In their article, Shang1 presents a new kinetic model of OM degradation and preservation, inspired by (quantum) statistical theory, that is mechanistic and predictive, which sets it apart from previous empirical and phenological models. Crucially, Shang’s model quantitatively predicts both the observed logarithmic relation between organic carbon burial in sediments and oxygen exposure time5 as well as empirical power-law degradation kinetics6. As such, Shang’s hierarchical model unites OM preservation efficiencies and degradation rate patterns in a single model (Fig. 1). The model also predicts that more recalcitrant OM has a higher activation energy, which is consistent with observations7. Moreover, the upper and lower limits of OM activation energies are identified as key parameters to predict OM preservation and degradation rates over a wide range. This mechanistic incorporation of temperature sensitivity in the hierarchical model will be instrumental to further our knowledge on how OM preservation and degradation will respond to projected changes in temperature.

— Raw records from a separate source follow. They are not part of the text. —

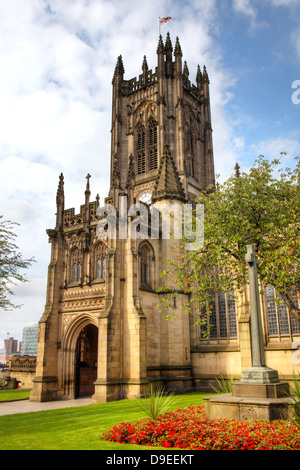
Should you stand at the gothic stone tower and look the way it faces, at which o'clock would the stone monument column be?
The stone monument column is roughly at 10 o'clock from the gothic stone tower.

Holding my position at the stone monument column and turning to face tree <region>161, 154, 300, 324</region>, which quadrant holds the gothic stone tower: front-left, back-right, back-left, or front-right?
front-left

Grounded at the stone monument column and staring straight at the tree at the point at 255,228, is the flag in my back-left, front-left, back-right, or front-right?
front-left

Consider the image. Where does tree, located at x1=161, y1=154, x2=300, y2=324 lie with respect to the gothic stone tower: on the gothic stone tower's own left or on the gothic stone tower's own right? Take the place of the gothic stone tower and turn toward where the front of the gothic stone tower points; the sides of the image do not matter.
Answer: on the gothic stone tower's own left

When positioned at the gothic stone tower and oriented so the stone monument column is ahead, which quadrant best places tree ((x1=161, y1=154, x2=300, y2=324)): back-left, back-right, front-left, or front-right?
front-left
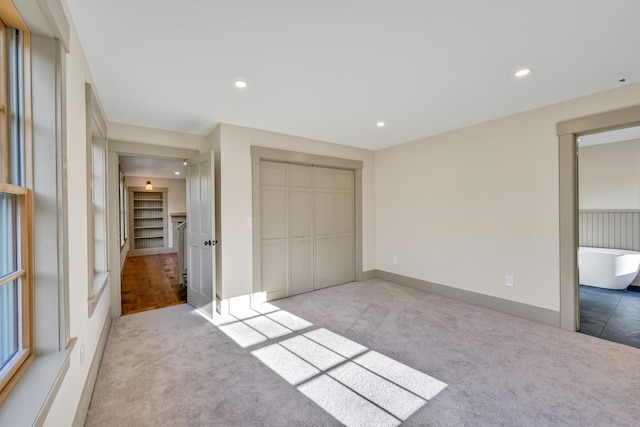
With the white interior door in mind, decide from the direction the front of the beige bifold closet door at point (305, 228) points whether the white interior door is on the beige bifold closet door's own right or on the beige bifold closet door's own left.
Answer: on the beige bifold closet door's own right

Fig. 1: Predicting organic matter preservation and degradation.
figure 1

Theoretical predictions (red lines) of the relationship between organic matter preservation efficiency and oxygen-exposure time encompass observations. The upper and lower limit are set by the organic matter activation energies (adapted from ref. 1).

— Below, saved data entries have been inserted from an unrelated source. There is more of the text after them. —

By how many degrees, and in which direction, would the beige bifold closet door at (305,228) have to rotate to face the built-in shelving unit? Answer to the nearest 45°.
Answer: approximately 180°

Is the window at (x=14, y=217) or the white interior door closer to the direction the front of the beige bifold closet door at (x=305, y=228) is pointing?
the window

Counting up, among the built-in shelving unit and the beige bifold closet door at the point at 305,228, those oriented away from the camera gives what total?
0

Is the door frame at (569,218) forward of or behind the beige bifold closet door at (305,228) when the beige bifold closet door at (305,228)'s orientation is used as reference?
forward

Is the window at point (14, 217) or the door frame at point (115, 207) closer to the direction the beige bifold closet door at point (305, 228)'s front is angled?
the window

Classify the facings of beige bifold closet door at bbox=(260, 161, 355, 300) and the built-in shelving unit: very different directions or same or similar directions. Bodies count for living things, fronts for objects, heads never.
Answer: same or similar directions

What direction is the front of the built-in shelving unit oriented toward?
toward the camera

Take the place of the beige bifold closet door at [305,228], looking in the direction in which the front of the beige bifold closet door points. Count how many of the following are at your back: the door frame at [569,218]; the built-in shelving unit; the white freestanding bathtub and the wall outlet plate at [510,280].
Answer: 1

The hierarchical model predictions should be tested with measurable OM reactivity proxies such as the amino acid degradation index8 and serial oxidation inferred activation energies9. Shang’s model is predictive but rooted in traditional first-order kinetic models that do not explicitly resolve consumer communities and their metabolism. In contrast, a recently proposed quantitative model for OM accumulation that explicitly resolved the ecological dynamics of the consumers combined the stochastic release of multiple pools of OM with microbial uptake by a community of specialist and generalist consumers4. Although both models are generic and largely consistent with observations, they differ in basic design, that is, geochemical kinetics versus ecological dynamics as well as in their overall goals: one seeks to predict OM degradation rates and preservation whereas the other was built to explain the accumulation of dissolved OM. Integration of these two approaches would be the logical next step towards a unified theory and predictive model of OM degradation and preservation across ecosystems and covering multiple timescales.

The unified model of Shang1 shows that organic matter in aquatic systems is broken down in a hierarchical ensemble, involving a decrease in effective kinetic barriers. Through incorporating the temperature sensitivity of organic matter degradation, we can better understand and predict future changes to this globally important carbon pool under future warming.